In neighboring Lebanon, a car bomb blew up near a gas station in a Shiite town, killing at least three people, in the latest attack linked to the war in neighboring Syria.
Footage on al-Manar television, associated with the Shiite group Hezbollah, showed a bright orange blaze as black silhouettes of people ran by the gas station in the northeastern town of Hermel that lies near the Syrian border. Blasts could be heard in the background. The Lebanese Red Cross said another 18 people were wounded. The organization initially reported that four people were killed, but later revised the number downwards.
The large blast occurred near a school for impoverished and orphaned children. None was injured, officials said.
It was the latest in a series of attacks targeting Lebanon’s Shiite community, as Syria’s violence causes neighboring Lebanon’s sectarian tensions to escalate into outright violence.
Sunni militant groups have claimed responsibility for a relentless series of attacks on Shiite parts of Lebanon, including a bomb that exploded in Hermel in late January.
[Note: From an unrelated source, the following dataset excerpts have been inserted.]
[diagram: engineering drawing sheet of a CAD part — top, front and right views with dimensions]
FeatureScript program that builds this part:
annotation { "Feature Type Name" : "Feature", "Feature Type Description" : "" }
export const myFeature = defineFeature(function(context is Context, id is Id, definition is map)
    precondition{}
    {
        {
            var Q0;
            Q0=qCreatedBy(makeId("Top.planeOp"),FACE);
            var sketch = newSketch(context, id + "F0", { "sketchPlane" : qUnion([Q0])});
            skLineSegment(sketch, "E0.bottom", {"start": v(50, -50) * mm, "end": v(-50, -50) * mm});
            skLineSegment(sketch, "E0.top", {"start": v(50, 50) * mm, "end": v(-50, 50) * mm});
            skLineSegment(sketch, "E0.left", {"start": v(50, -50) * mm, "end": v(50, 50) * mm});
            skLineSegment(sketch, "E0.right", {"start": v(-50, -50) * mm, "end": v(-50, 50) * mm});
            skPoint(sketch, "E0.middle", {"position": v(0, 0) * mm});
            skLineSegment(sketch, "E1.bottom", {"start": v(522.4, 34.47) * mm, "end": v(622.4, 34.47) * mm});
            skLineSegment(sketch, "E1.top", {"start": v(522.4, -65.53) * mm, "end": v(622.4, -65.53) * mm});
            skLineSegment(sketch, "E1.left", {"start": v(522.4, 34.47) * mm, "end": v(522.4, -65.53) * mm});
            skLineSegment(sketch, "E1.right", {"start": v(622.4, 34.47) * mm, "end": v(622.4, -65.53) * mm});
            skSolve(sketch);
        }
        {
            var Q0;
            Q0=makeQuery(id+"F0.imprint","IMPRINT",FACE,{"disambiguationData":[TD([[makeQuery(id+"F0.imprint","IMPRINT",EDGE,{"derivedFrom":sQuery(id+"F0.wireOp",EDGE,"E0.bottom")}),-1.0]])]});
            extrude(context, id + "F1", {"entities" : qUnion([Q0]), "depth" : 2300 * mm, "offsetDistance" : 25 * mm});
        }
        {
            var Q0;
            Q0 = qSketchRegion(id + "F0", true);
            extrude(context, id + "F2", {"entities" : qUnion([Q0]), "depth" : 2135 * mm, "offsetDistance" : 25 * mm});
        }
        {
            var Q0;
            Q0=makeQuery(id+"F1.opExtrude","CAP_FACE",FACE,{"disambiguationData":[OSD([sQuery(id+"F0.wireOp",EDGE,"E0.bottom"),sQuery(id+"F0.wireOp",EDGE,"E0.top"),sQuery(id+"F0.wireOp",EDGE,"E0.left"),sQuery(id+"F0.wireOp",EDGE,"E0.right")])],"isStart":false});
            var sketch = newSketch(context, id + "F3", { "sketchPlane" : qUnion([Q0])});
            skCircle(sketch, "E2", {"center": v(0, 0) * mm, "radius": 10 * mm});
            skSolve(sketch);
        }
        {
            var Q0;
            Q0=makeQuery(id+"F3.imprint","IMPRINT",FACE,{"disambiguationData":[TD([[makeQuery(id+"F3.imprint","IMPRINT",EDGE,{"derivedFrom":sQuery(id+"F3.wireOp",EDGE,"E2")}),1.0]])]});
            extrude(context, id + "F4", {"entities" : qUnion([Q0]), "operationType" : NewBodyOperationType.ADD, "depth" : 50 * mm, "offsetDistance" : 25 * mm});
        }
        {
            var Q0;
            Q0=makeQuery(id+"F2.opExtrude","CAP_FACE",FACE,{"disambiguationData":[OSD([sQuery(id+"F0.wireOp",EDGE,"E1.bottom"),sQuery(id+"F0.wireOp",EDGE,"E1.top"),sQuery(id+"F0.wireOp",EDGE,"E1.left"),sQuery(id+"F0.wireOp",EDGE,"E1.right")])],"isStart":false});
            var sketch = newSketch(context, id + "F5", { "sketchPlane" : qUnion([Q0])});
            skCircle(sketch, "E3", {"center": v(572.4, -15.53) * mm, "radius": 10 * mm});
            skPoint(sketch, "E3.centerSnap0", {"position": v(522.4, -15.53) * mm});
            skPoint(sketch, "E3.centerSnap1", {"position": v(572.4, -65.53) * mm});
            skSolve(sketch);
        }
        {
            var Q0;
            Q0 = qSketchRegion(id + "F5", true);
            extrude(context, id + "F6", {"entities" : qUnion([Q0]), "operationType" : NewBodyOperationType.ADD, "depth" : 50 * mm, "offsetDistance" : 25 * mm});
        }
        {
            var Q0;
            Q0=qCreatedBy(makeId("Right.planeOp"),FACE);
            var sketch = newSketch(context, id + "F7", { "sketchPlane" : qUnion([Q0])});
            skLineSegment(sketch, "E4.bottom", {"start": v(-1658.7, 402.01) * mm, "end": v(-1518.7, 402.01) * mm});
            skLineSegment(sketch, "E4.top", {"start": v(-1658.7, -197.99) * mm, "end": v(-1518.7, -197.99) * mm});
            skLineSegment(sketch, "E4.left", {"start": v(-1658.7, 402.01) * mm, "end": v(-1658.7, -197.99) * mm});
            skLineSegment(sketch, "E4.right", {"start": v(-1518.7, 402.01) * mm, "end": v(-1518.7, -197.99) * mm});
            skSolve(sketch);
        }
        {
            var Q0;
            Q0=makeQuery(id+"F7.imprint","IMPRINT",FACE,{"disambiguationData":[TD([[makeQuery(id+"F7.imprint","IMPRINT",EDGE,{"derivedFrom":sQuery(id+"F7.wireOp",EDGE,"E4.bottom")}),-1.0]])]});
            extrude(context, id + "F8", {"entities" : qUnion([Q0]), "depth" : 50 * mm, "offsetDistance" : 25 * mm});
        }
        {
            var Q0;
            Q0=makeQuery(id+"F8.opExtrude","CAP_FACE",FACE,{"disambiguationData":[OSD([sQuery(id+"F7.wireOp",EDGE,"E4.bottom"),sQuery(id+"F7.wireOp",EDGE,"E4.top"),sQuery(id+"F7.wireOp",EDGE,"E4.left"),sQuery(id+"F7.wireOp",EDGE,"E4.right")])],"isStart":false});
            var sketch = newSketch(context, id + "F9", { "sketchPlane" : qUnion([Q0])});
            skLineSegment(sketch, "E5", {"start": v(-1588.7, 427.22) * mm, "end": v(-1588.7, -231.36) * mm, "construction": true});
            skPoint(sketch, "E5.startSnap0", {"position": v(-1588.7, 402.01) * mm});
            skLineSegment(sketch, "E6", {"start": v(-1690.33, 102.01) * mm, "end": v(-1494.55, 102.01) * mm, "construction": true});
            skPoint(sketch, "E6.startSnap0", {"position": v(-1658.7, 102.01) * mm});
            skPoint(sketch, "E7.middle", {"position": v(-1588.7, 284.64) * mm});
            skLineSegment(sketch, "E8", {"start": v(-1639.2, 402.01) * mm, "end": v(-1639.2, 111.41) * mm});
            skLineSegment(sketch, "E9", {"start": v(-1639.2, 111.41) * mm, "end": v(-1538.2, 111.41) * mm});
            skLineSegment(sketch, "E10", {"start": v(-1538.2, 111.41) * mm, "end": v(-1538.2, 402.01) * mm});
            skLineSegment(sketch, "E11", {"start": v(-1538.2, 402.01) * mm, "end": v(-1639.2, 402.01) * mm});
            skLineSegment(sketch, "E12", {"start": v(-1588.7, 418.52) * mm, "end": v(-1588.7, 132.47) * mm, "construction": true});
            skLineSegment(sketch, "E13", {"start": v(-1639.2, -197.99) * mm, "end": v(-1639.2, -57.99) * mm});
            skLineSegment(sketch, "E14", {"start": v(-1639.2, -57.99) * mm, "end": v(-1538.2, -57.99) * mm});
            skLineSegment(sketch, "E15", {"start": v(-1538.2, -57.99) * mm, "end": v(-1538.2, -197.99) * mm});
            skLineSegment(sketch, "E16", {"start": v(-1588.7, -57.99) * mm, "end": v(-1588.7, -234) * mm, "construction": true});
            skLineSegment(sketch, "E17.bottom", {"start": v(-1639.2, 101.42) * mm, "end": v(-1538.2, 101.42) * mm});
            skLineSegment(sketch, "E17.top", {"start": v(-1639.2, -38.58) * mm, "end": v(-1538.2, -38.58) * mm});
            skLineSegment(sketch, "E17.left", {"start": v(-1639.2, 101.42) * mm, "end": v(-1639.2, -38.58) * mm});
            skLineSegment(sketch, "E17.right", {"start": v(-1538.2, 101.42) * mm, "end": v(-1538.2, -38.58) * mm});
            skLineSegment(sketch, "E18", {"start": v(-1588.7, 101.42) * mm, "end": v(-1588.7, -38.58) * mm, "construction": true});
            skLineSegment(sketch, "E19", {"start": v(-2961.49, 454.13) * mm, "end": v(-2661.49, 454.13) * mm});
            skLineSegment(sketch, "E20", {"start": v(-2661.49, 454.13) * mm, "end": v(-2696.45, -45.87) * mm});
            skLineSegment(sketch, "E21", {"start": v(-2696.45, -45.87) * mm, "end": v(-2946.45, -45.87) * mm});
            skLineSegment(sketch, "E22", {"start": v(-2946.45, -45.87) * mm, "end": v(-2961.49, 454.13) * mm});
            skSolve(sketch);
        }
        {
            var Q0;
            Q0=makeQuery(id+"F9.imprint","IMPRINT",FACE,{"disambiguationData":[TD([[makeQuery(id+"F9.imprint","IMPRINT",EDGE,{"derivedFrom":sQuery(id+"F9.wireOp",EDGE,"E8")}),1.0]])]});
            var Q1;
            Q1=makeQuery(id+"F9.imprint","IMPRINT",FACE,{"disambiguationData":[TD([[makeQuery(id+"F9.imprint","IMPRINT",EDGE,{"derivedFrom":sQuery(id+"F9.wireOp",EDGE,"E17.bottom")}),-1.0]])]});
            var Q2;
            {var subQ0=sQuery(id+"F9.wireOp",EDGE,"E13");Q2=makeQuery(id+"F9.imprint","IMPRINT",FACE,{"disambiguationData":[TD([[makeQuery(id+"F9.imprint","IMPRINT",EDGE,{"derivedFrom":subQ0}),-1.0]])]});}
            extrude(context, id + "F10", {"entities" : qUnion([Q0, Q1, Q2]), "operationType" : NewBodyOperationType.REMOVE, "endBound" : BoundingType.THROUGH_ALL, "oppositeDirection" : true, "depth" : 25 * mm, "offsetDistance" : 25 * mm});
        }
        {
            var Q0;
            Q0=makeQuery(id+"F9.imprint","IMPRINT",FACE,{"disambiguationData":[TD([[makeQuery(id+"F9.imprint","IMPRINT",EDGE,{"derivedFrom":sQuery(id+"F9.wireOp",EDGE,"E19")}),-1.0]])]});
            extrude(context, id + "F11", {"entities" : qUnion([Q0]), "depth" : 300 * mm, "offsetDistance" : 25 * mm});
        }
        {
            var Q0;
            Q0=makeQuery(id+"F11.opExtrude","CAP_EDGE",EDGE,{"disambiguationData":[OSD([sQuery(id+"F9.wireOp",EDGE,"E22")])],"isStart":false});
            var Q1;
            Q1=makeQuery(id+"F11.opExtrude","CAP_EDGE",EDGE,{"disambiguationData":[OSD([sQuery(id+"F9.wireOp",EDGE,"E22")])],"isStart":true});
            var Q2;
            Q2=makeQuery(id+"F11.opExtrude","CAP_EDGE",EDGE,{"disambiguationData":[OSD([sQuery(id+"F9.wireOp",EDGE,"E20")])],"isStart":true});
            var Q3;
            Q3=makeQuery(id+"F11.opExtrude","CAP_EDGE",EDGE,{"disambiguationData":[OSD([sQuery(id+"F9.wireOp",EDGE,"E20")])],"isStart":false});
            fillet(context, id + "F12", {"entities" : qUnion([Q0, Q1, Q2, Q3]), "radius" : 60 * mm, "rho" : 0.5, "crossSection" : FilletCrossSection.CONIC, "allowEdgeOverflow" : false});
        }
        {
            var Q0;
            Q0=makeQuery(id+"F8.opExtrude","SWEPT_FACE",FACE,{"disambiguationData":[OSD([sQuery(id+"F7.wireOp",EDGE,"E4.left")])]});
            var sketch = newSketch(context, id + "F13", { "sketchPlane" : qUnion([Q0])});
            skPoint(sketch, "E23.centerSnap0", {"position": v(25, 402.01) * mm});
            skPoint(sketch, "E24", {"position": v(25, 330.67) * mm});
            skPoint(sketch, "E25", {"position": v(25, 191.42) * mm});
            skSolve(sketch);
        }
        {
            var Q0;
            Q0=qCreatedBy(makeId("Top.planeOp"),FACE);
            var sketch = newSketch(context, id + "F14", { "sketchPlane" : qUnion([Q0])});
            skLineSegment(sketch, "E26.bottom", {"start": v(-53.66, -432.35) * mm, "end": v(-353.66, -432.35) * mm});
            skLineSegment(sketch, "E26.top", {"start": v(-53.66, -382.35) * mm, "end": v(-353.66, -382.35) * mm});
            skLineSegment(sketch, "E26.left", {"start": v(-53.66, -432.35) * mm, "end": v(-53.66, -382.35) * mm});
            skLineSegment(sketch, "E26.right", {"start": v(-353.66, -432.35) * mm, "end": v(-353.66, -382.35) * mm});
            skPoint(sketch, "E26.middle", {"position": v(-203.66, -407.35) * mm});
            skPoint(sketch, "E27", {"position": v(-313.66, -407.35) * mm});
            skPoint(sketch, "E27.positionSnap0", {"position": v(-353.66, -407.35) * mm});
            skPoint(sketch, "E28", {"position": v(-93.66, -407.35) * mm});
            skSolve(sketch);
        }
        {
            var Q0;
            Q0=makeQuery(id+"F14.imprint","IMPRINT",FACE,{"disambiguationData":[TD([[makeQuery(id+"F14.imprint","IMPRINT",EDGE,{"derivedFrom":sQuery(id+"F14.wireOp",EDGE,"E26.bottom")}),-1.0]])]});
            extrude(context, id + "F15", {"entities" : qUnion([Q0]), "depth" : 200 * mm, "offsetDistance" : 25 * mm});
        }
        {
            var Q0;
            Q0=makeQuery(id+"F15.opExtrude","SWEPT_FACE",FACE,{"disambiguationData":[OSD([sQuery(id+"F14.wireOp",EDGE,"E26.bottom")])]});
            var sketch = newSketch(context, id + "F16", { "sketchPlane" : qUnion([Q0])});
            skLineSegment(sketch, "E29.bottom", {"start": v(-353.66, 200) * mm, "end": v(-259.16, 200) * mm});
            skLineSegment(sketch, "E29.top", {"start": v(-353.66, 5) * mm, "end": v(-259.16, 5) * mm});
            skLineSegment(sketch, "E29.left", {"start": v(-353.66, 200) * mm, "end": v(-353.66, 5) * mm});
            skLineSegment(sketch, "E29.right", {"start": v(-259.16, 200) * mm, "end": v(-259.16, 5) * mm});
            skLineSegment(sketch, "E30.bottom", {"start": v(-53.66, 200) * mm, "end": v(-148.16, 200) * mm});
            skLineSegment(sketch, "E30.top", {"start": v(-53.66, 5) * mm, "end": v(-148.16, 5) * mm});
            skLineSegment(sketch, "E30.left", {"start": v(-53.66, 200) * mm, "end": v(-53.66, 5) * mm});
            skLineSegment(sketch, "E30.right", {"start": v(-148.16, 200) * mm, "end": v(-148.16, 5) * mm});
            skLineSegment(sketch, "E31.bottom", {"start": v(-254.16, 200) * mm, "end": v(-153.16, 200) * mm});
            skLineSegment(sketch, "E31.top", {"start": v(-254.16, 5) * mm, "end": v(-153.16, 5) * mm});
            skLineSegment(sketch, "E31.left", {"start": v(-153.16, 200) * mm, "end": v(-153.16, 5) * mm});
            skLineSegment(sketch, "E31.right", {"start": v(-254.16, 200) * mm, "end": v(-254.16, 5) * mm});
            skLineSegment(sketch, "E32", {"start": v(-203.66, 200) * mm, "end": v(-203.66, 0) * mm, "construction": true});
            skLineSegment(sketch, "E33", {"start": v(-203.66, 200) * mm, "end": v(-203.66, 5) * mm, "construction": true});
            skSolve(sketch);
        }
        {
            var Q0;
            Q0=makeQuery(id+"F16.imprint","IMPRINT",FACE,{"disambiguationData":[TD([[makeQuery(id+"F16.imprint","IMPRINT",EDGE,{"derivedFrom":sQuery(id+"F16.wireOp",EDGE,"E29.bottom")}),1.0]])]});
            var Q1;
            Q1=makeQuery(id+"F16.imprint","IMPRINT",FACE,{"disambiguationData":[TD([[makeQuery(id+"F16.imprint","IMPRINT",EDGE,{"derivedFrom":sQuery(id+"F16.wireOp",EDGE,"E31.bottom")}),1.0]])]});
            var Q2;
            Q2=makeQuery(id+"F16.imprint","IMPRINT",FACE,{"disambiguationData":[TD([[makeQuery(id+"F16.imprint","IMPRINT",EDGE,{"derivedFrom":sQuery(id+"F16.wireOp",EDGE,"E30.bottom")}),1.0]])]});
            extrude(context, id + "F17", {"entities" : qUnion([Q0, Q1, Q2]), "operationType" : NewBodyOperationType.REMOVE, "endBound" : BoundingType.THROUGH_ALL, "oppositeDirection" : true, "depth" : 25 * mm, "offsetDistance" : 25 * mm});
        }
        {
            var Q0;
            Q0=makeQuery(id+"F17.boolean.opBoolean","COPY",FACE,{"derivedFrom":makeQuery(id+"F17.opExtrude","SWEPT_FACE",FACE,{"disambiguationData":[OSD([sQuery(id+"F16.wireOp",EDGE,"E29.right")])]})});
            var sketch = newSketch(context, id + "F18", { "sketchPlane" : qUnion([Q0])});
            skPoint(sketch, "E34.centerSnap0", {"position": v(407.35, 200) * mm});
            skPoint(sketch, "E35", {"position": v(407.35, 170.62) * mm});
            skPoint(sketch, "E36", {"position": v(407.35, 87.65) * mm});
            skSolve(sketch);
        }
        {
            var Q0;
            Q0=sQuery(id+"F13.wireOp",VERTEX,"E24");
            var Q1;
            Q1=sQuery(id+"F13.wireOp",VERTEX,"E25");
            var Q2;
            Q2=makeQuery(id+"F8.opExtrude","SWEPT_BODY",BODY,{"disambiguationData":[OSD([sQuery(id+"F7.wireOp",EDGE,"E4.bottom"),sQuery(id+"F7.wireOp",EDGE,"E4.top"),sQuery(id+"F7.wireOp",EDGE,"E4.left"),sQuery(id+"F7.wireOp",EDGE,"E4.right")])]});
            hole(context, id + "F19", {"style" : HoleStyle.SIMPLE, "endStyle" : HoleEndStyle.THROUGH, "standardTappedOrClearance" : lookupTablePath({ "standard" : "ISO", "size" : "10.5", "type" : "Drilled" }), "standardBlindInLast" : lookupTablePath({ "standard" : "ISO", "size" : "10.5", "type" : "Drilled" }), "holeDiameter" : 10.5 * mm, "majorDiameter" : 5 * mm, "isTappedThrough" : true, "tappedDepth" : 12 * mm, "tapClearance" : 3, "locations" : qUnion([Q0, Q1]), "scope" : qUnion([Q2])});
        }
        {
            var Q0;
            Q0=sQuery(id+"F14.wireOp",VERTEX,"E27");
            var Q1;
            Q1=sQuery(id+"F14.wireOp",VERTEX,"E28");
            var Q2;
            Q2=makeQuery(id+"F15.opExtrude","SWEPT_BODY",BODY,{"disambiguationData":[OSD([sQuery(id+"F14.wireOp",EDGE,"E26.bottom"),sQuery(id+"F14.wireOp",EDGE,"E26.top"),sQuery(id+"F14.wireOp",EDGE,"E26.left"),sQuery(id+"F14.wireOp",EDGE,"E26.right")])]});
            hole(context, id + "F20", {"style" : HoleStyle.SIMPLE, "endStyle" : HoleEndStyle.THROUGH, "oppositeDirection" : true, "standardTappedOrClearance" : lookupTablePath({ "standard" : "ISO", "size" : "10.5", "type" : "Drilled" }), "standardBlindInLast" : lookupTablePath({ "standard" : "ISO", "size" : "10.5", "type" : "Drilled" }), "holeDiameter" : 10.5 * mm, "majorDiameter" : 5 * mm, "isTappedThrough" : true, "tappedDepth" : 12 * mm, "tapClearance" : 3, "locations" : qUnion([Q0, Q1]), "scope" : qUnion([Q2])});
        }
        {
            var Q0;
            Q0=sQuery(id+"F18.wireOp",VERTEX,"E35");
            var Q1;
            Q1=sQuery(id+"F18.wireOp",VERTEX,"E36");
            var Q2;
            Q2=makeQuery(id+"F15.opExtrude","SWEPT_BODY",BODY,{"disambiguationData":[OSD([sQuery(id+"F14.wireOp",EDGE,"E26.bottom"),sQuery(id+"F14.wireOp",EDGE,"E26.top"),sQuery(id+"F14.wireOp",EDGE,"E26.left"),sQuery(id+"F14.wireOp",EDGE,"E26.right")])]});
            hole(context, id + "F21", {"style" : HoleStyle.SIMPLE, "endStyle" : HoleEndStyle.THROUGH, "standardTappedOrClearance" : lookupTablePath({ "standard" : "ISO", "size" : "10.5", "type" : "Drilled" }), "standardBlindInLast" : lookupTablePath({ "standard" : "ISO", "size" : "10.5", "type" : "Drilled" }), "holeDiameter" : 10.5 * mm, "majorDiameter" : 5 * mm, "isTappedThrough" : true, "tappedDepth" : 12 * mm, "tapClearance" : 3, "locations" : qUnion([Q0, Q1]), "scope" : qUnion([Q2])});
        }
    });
They say it is in retaliation for the Shiite Hezbollah group sending its fighters into Syria’s civil war to support forces of President Bashar Assad.
In Damascus, Syria, the United Nations’ secretary-general pressed the U.S. and Russia to help ensure that peace talks aimed at stemming Syria’s civil war can soon resume, while Russia’s foreign minister said Saturday that it was “very difficult” to push Assad’s government to make concessions.
A week of peace talks ended in Geneva on Friday with no concrete progress and no immediate commitment from Assad’s envoys to return Feb. 10 for more meetings with the Western-backed opposition as suggested by mediator Lakhdar Brahimi.
U.N. Secretary-General Ban Ki-moon told a conference of global security officials in Munich that he urged Russian Foreign Minister Sergey Lavrov and U.S. Secretary of State John Kerry at a meeting on the sidelines “to use their influence to ensure the talks proceed as scheduled on Feb. 10.”
The U.S. has insisted that Assad cannot be part of a transitional government, while Russia has been a key ally of Assad’s government.
Speaking to reporters on his return to Damascus, Syrian Foreign Minister Walid al-Moallem said his delegation was “ready” and waiting for an invitation to return to Switzerland, in a statement carried on state media.
Ban urged the warring parties to “come back with more sense of earnestness as well as seriousness and urgency.”